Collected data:
········
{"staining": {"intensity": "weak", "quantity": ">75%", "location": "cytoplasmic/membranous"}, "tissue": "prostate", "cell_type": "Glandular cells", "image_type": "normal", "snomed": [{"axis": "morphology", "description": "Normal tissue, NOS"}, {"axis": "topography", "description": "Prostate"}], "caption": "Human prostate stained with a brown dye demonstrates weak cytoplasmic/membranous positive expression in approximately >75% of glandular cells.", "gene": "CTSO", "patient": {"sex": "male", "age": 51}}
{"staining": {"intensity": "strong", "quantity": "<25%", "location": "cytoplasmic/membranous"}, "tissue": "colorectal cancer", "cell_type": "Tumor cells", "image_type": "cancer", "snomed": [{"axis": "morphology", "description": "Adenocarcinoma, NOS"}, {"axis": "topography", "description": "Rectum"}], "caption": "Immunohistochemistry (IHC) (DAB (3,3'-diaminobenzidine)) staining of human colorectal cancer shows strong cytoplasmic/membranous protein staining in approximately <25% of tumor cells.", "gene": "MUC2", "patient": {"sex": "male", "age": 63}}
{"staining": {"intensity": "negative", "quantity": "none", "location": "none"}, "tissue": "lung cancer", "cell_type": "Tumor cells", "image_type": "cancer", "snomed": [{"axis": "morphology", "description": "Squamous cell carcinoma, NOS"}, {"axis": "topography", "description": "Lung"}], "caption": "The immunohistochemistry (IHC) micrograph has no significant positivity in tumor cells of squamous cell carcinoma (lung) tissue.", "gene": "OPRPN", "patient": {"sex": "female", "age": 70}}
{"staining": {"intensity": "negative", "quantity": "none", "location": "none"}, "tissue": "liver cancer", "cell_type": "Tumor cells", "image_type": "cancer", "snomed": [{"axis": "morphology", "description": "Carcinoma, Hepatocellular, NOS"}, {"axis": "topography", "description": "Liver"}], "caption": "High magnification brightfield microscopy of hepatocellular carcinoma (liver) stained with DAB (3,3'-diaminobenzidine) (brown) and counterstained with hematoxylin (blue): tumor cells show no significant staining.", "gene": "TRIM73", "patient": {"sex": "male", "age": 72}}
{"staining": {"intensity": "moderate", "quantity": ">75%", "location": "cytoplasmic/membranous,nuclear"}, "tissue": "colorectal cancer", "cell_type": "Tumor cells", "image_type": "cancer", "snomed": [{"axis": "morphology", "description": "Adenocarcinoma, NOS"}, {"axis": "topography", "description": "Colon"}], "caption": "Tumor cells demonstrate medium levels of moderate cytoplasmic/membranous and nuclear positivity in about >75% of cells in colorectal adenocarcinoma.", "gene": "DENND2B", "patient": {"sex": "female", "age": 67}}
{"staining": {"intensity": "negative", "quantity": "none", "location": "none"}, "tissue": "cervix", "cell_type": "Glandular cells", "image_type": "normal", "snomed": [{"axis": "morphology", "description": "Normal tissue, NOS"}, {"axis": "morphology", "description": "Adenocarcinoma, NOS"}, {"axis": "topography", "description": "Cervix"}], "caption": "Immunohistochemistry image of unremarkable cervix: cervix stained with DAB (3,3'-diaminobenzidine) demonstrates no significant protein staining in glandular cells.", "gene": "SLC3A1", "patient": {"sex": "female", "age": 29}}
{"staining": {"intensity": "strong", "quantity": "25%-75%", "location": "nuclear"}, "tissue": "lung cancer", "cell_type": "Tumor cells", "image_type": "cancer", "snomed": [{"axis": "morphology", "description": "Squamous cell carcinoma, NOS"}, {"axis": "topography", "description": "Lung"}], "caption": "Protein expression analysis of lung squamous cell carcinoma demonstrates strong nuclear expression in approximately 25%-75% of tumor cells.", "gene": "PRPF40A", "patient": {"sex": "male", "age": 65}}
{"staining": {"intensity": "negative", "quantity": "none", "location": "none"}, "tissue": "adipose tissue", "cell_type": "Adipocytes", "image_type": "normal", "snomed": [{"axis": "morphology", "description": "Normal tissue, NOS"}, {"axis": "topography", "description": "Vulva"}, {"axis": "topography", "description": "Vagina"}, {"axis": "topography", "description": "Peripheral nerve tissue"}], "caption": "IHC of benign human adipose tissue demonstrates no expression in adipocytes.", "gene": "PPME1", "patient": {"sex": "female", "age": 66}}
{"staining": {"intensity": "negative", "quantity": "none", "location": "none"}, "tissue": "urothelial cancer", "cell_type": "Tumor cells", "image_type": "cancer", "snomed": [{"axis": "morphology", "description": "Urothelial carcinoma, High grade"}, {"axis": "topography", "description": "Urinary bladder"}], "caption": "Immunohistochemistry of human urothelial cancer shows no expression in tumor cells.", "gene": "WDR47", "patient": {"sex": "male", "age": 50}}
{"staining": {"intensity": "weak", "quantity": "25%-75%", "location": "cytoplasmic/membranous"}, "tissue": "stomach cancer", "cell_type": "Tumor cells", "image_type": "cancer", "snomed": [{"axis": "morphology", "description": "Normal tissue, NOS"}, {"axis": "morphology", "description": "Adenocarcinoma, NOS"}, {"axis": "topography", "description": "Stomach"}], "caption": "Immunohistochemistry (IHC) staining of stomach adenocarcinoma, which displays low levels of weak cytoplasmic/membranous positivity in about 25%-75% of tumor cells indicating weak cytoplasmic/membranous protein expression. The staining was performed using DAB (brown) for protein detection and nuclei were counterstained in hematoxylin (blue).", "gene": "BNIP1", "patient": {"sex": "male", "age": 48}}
········
§ Exercise description:
Copy each line of the data exactly, please.

§ Completed task:
{"staining": {"intensity": "weak", "quantity": ">75%", "location": "cytoplasmic/membranous"}, "tissue": "prostate", "cell_type": "Glandular cells", "image_type": "normal", "snomed": [{"axis": "morphology", "description": "Normal tissue, NOS"}, {"axis": "topography", "description": "Prostate"}], "caption": "Human prostate stained with a brown dye demonstrates weak cytoplasmic/membranous positive expression in approximately >75% of glandular cells.", "gene": "CTSO", "patient": {"sex": "male", "age": 51}}
{"staining": {"intensity": "strong", "quantity": "<25%", "location": "cytoplasmic/membranous"}, "tissue": "colorectal cancer", "cell_type": "Tumor cells", "image_type": "cancer", "snomed": [{"axis": "morphology", "description": "Adenocarcinoma, NOS"}, {"axis": "topography", "description": "Rectum"}], "caption": "Immunohistochemistry (IHC) (DAB (3,3'-diaminobenzidine)) staining of human colorectal cancer shows strong cytoplasmic/membranous protein staining in approximately <25% of tumor cells.", "gene": "MUC2", "patient": {"sex": "male", "age": 63}}
{"staining": {"intensity": "negative", "quantity": "none", "location": "none"}, "tissue": "lung cancer", "cell_type": "Tumor cells", "image_type": "cancer", "snomed": [{"axis": "morphology", "description": "Squamous cell carcinoma, NOS"}, {"axis": "topography", "description": "Lung"}], "caption": "The immunohistochemistry (IHC) micrograph has no significant positivity in tumor cells of squamous cell carcinoma (lung) tissue.", "gene": "OPRPN", "patient": {"sex": "female", "age": 70}}
{"staining": {"intensity": "negative", "quantity": "none", "location": "none"}, "tissue": "liver cancer", "cell_type": "Tumor cells", "image_type": "cancer", "snomed": [{"axis": "morphology", "description": "Carcinoma, Hepatocellular, NOS"}, {"axis": "topography", "description": "Liver"}], "caption": "High magnification brightfield microscopy of hepatocellular carcinoma (liver) stained with DAB (3,3'-diaminobenzidine) (brown) and counterstained with hematoxylin (blue): tumor cells show no significant staining.", "gene": "TRIM73", "patient": {"sex": "male", "age": 72}}
{"staining": {"intensity": "moderate", "quantity": ">75%", "location": "cytoplasmic/membranous,nuclear"}, "tissue": "colorectal cancer", "cell_type": "Tumor cells", "image_type": "cancer", "snomed": [{"axis": "morphology", "description": "Adenocarcinoma, NOS"}, {"axis": "topography", "description": "Colon"}], "caption": "Tumor cells demonstrate medium levels of moderate cytoplasmic/membranous and nuclear positivity in about >75% of cells in colorectal adenocarcinoma.", "gene": "DENND2B", "patient": {"sex": "female", "age": 67}}
{"staining": {"intensity": "negative", "quantity": "none", "location": "none"}, "tissue": "cervix", "cell_type": "Glandular cells", "image_type": "normal", "snomed": [{"axis": "morphology", "description": "Normal tissue, NOS"}, {"axis": "morphology", "description": "Adenocarcinoma, NOS"}, {"axis": "topography", "description": "Cervix"}], "caption": "Immunohistochemistry image of unremarkable cervix: cervix stained with DAB (3,3'-diaminobenzidine) demonstrates no significant protein staining in glandular cells.", "gene": "SLC3A1", "patient": {"sex": "female", "age": 29}}
{"staining": {"intensity": "strong", "quantity": "25%-75%", "location": "nuclear"}, "tissue": "lung cancer", "cell_type": "Tumor cells", "image_type": "cancer", "snomed": [{"axis": "morphology", "description": "Squamous cell carcinoma, NOS"}, {"axis": "topography", "description": "Lung"}], "caption": "Protein expression analysis of lung squamous cell carcinoma demonstrates strong nuclear expression in approximately 25%-75% of tumor cells.", "gene": "PRPF40A", "patient": {"sex": "male", "age": 65}}
{"staining": {"intensity": "negative", "quantity": "none", "location": "none"}, "tissue": "adipose tissue", "cell_type": "Adipocytes", "image_type": "normal", "snomed": [{"axis": "morphology", "description": "Normal tissue, NOS"}, {"axis": "topography", "description": "Vulva"}, {"axis": "topography", "description": "Vagina"}, {"axis": "topography", "description": "Peripheral nerve tissue"}], "caption": "IHC of benign human adipose tissue demonstrates no expression in adipocytes.", "gene": "PPME1", "patient": {"sex": "female", "age": 66}}
{"staining": {"intensity": "negative", "quantity": "none", "location": "none"}, "tissue": "urothelial cancer", "cell_type": "Tumor cells", "image_type": "cancer", "snomed": [{"axis": "morphology", "description": "Urothelial carcinoma, High grade"}, {"axis": "topography", "description": "Urinary bladder"}], "caption": "Immunohistochemistry of human urothelial cancer shows no expression in tumor cells.", "gene": "WDR47", "patient": {"sex": "male", "age": 50}}
{"staining": {"intensity": "weak", "quantity": "25%-75%", "location": "cytoplasmic/membranous"}, "tissue": "stomach cancer", "cell_type": "Tumor cells", "image_type": "cancer", "snomed": [{"axis": "morphology", "description": "Normal tissue, NOS"}, {"axis": "morphology", "description": "Adenocarcinoma, NOS"}, {"axis": "topography", "description": "Stomach"}], "caption": "Immunohistochemistry (IHC) staining of stomach adenocarcinoma, which displays low levels of weak cytoplasmic/membranous positivity in about 25%-75% of tumor cells indicating weak cytoplasmic/membranous protein expression. The staining was performed using DAB (brown) for protein detection and nuclei were counterstained in hematoxylin (blue).", "gene": "BNIP1", "patient": {"sex": "male", "age": 48}}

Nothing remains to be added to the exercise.